Translesion synthesis of O4-alkylthymidine lesions in human cells.

Environmental exposure, endogenous metabolism and cancer chemotherapy can give rise to alkylation of DNA, and the resulting alkylated thymidine (alkyldT) lesions were found to be poorly repaired and persistent in mammalian tissues. Unrepaired DNA lesions may compromise genomic integrity by inhibiting DNA replication and inducing mutations in these processes. In this study, we explored how eight O-alkyldT lesions, with the alkyl group being a Me, Et, nPr, iPr, nBu, iBu, (R)-sBu and (S)-sBu, are recognized by DNA replication machinery in HEK293T human embryonic kidney cells. We found that the O-alkyldT lesions are moderately blocking to DNA replication, with the bypass efficiencies ranging from 20 to 33% in HEK293T cells, and these lesions induced substantial frequencies T→C transition mutation. We also conducted the replication experiments in the isogenic cells where individual translesion synthesis (TLS) DNA polymerases were depleted by the CRISPR/Cas9 genome editing method.

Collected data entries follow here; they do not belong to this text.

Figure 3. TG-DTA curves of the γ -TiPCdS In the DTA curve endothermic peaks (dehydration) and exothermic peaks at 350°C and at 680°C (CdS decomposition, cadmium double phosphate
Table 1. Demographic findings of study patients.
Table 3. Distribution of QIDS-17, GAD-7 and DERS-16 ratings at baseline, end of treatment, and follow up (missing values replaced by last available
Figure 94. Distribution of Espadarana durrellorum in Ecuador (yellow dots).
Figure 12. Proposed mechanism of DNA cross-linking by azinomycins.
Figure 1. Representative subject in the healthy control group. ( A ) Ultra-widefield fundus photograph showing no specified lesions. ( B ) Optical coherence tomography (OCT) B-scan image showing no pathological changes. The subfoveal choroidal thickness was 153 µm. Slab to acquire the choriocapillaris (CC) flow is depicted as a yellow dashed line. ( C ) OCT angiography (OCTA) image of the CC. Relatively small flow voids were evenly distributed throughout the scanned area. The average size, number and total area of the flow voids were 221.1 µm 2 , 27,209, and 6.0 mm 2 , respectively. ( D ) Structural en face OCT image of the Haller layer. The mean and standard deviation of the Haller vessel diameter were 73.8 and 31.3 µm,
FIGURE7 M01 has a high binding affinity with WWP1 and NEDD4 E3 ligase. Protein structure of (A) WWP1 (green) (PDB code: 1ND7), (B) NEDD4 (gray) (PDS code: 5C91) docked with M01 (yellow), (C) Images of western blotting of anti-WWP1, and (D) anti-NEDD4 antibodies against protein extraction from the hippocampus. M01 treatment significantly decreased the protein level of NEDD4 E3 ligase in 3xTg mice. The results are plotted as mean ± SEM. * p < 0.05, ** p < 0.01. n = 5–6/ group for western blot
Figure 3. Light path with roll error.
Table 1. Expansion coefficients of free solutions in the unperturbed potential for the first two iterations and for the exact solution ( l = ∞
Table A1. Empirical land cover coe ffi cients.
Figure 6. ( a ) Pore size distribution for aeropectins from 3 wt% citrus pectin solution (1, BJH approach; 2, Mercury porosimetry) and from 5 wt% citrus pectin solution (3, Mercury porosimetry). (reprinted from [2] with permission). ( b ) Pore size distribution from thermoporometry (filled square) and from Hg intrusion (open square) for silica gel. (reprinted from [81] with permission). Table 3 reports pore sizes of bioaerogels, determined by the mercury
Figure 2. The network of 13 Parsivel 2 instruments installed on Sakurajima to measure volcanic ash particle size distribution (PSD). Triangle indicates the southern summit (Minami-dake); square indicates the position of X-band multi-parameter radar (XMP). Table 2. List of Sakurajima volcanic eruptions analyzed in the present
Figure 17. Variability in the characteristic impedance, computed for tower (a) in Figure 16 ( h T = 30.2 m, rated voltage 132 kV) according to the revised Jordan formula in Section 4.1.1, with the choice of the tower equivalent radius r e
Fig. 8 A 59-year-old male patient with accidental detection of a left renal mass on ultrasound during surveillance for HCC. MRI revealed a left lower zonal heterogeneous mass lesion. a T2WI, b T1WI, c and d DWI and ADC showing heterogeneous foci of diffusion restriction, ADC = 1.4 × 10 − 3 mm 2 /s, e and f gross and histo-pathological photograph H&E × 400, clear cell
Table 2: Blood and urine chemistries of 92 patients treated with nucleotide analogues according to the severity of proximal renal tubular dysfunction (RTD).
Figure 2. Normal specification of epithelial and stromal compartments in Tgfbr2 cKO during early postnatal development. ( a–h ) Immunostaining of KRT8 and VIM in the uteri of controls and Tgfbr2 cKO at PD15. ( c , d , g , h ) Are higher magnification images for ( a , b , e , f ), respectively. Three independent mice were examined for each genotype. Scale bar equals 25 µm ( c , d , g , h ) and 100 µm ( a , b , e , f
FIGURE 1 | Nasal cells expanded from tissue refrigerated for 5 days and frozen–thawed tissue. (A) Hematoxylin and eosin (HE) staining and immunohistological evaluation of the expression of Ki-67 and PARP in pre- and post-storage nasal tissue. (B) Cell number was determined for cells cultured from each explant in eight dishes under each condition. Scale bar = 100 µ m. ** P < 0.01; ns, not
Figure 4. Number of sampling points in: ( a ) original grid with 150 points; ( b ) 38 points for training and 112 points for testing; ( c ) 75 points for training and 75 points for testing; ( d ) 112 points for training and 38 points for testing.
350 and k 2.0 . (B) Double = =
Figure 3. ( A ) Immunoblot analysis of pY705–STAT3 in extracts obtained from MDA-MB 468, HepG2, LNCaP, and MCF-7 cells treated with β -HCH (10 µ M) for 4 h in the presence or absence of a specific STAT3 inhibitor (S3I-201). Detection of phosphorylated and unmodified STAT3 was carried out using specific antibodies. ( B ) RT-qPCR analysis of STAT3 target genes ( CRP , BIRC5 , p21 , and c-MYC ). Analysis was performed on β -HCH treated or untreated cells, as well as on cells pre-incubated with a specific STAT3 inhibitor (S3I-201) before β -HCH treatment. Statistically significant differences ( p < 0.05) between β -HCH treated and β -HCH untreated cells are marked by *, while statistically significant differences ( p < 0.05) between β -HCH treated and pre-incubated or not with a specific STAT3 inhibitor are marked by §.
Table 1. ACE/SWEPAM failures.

Our results showed that deficiency in Pol η or Pol ζ, but not Pol κ or Pol ι, led to pronounced drops in bypass efficiencies for all the O-alkyldT lesions except O-MedT. In addition, depletion of Pol ζ resulted in significant decreases in T→C mutation frequencies for all the O-alkyldT lesions except O-MedT and O-nBudT. Thus, our study provided important new knowledge about the cytotoxic and mutagenic properties of the O-alkyldT lesions and defined the roles of TLS polymerases in bypassing these lesions in human cells.